**Excerpted passage:**
—————
A fast-tracked repayment plan means that you’re applying payments to your debts in a way that pays them off the fastest. If you can manage a $200 surplus from your budget, one creditor receives the majority of the $200 payment and the others receive just the minimum. Of course, the benefit depends highly upon the amount you are able to pay and the exact makeup of your debt portfolio.

Hardship plans

A hardship repayment plan is a special program offered by many credit card companies to provide alternatives for customers who are having difficulty making payments. Generally speaking, to qualify for a hardship program you have to have suffered a significant financial setback such as a job loss, unexpected long-term illness, large reduction in pay, or death of a spouse.

To learn more about fast-tracked and hardship plans, visit www.cccsofrochester.org.

Outside Help

Digging out of debt can be a complicated process. It can often take more than one person to do it right. At ESL we’re here to help.

Consolidation loans

A debt consolidation loan is often a way to pay less interest on debts such as credit cards. You use the money from the loan to pay off your credit card balances, close the accounts, and then simply pay the one consolidated loan. This can save a lot in the long run.

An ESL Home Equity Line of Credit or ESL Personal Loan have flexible terms to help you meet your needs.

Debt management plans

A Debt Management Plan (also known as a DMP) is what most people mean when they say credit counseling or consolidation. In reality, a DMP is a way to pay down your debt as you make monthly payments to a non-profit credit counseling agency. They redistribute those payments to your creditors according to an agreed upon plan.

ESL partners with CCCS of Rochester which offers Debt Management Plans to Rochester area customers.

Watch out for debt settlement programs

A debt settlement program looks like a DMP on the outside, but operates much differently and carries potentially harmful consequences. A consumer pays into a debt settlement plan in a similar fashion as a DMP through monthly contributions; however, money is not redistributed to creditors every month. Instead, the payments are placed into an account each month to build a “fund” that will later be used to negotiate settlements on unpaid balances.

Ways to Repay

In any given situation there can be a myriad of solutions available depending upon the circumstances and challenges presented. Many of these choices carry significant consequences. Contact an ESL representative to discuss all your options.

Pay more than the minimum

Advantages

  • Far less interest is paid
  • Debt is paid off much faster

Considerations

  • Requires the ability to pay more
  • Need to rework monthly expenses and income

Debt reversal pyramid

With this strategy you list debts smallest to largest, concentrate monthly payments on highest interest first, and pay minimums on others.

Advantages

  • Less interest is paid
  • Debt is paid off faster
  • Maximizes monthly payment impact

Considerations

  • Have to pay on time and discontinue credit use
  • Have to balance multiple payment schedules and due dates
  • May not be effective if terms are the same for each account

Use your savings

Advantages

  • Beneficial if interest on debt is higher than your savings rate
  • Eliminate balances quickly

Consideration

  • Savings accounts are important safety nets for avoiding further financial challenges

Borrow against your life insurance

In essence, you are borrowing your own money. The repayment method is usually set by the policy holder.
—————
**Excerpted data:**
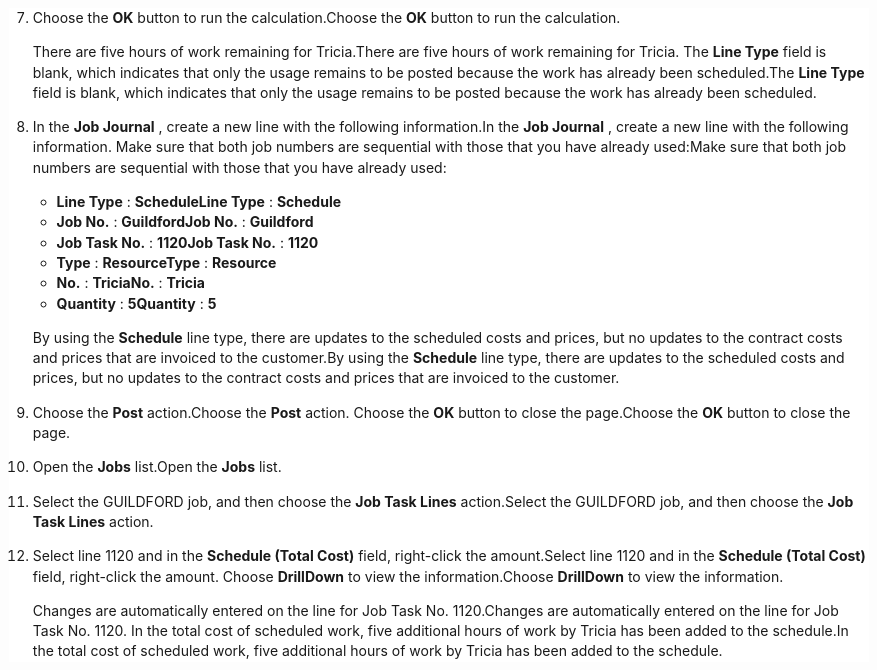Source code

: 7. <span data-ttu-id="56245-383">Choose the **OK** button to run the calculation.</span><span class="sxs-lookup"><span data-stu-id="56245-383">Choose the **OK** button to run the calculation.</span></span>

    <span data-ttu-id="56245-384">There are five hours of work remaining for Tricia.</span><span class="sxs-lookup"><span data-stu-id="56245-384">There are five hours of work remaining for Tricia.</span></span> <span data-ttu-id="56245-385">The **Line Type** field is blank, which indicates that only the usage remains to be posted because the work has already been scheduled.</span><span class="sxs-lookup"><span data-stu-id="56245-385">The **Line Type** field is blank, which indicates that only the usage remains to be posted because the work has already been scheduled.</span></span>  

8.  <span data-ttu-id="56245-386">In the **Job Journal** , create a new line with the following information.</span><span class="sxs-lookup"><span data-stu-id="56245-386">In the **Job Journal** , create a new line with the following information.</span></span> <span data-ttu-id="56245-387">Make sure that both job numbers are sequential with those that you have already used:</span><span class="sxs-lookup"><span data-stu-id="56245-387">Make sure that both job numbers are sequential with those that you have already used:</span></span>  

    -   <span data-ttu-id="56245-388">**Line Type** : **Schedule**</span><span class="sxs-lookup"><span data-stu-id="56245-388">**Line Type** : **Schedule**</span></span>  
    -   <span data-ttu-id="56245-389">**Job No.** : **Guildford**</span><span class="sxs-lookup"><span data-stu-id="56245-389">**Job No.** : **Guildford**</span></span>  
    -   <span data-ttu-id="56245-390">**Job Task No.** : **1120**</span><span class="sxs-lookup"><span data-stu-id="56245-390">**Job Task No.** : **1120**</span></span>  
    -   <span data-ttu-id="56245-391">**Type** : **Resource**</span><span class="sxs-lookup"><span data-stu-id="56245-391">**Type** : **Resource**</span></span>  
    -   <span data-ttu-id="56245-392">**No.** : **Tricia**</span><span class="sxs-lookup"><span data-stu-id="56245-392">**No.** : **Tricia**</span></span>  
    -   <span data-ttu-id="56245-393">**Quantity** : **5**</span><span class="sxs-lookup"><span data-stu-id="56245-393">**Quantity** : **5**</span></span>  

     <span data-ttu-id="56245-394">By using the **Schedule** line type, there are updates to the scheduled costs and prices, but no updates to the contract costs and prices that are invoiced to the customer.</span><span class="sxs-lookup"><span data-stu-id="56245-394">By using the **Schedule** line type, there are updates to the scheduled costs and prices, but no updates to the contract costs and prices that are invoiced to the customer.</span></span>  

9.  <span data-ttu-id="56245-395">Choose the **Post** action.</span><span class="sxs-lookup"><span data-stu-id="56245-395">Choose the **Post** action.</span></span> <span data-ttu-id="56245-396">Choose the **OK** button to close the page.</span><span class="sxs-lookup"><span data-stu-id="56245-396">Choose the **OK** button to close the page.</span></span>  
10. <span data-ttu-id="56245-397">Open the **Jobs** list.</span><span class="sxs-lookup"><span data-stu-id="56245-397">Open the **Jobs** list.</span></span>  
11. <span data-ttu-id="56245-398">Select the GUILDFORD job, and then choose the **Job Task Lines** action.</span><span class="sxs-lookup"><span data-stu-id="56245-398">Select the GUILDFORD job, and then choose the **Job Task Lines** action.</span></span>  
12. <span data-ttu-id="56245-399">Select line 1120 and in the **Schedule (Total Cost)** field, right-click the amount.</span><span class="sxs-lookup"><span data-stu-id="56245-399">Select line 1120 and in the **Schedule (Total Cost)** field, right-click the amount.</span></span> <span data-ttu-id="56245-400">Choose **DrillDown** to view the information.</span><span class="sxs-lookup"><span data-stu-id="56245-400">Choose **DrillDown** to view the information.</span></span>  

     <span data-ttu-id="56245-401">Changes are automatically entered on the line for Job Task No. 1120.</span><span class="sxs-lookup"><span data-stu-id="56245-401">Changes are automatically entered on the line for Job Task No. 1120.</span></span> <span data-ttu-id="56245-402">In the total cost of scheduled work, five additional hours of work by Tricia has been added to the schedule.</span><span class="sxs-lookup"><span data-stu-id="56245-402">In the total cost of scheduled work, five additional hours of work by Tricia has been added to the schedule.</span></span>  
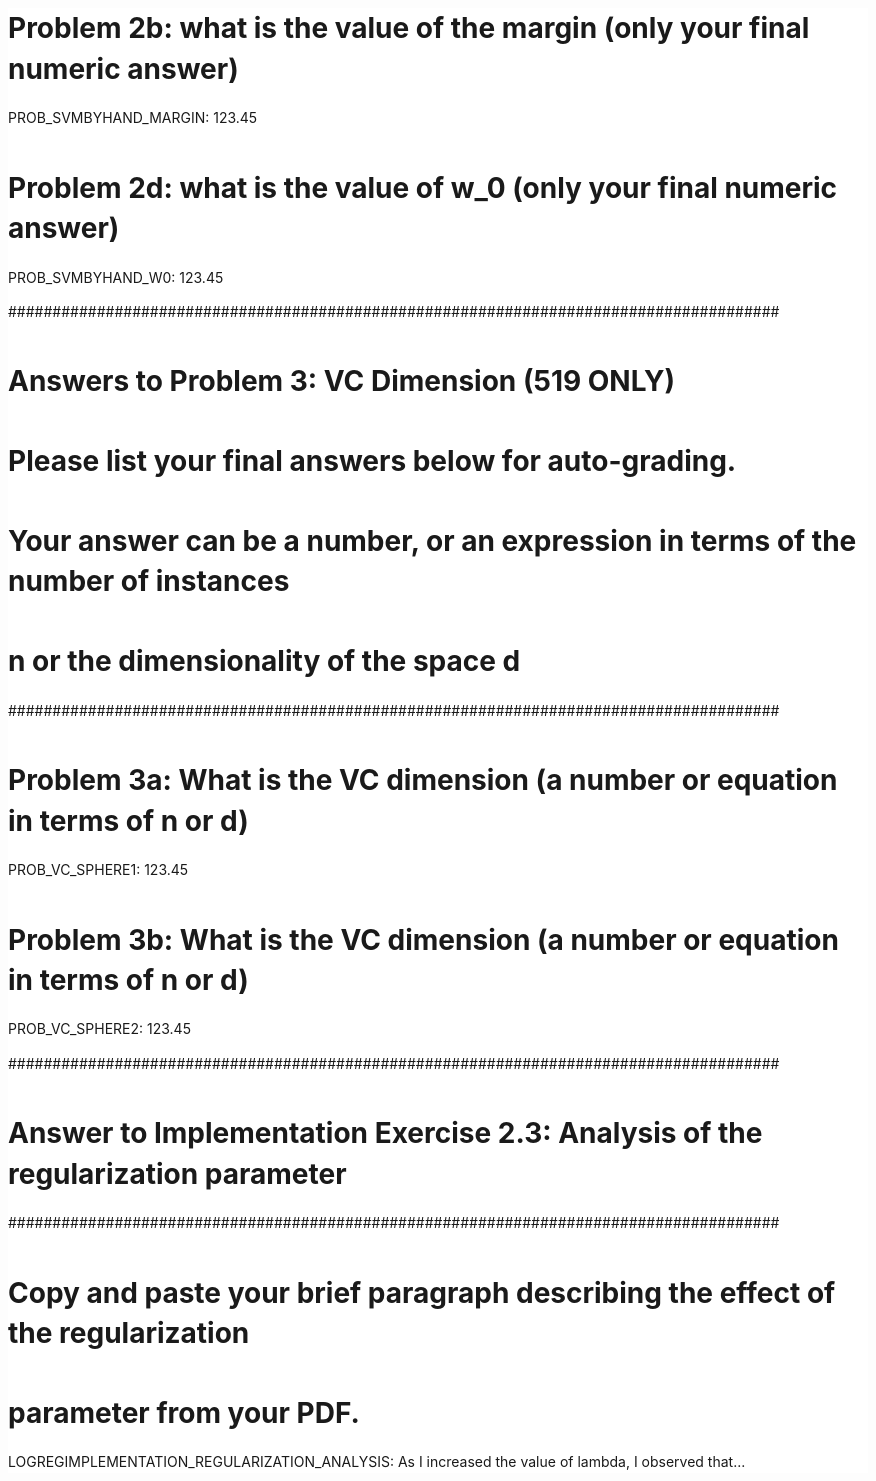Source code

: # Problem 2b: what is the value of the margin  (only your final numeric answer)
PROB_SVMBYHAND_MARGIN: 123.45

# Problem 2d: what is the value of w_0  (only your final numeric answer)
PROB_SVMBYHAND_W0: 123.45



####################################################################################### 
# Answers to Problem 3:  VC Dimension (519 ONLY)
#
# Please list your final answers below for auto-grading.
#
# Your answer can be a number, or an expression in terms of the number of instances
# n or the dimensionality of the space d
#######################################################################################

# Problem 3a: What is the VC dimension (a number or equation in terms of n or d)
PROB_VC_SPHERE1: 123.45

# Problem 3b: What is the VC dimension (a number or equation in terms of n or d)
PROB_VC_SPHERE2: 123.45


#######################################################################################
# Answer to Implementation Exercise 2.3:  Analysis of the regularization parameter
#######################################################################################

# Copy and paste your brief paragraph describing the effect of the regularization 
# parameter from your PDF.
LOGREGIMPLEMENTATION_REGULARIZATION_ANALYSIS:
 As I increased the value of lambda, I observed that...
—————
**Required tasks:**
• a. Please retype the part of the debt repayment text that opens with the words containing "Digging out of" and closes with "agreed upon plan.".
• b. Decide whether each statement agrees with the debt repayment text, giving yes or no and the words from the text that decide it: (i) A Debt Management Plan involves monthly payments to a non-profit credit counseling agency. (ii) In a debt settlement program, money goes to creditors every month. (iii) ESL partners with CCCS of Rochester.
• c. In the debt reversal pyramid strategy described in the debt repayment text, in what order are debts listed?
The rows were taken from a separate source and are unrelated to the debt repayment text.

**Solution list:**
• a.
Digging out of debt can be a complicated process. It can often take more than one person to do it right. At ESL we’re here to help.

Consolidation loans

A debt consolidation loan is often a way to pay less interest on debts such as credit cards. You use the money from the loan to pay off your credit card balances, close the accounts, and then simply pay the one consolidated loan. This can save a lot in the long run.

An ESL Home Equity Line of Credit or ESL Personal Loan have flexible terms to help you meet your needs.

Debt management plans

A Debt Management Plan (also known as a DMP) is what most people mean when they say credit counseling or consolidation. In reality, a DMP is a way to pay down your debt as you make monthly payments to a non-profit credit counseling agency. They redistribute those payments to your creditors according to an agreed upon plan.

• b.
(i) Yes: "a DMP is a way to pay down your debt as you make monthly payments to a non-profit credit counseling agency"
(ii) No: "money is not redistributed to creditors every month"
(iii) Yes: "ESL partners with CCCS of Rochester which offers Debt Management Plans to Rochester area customers"

• c. Smallest to largest.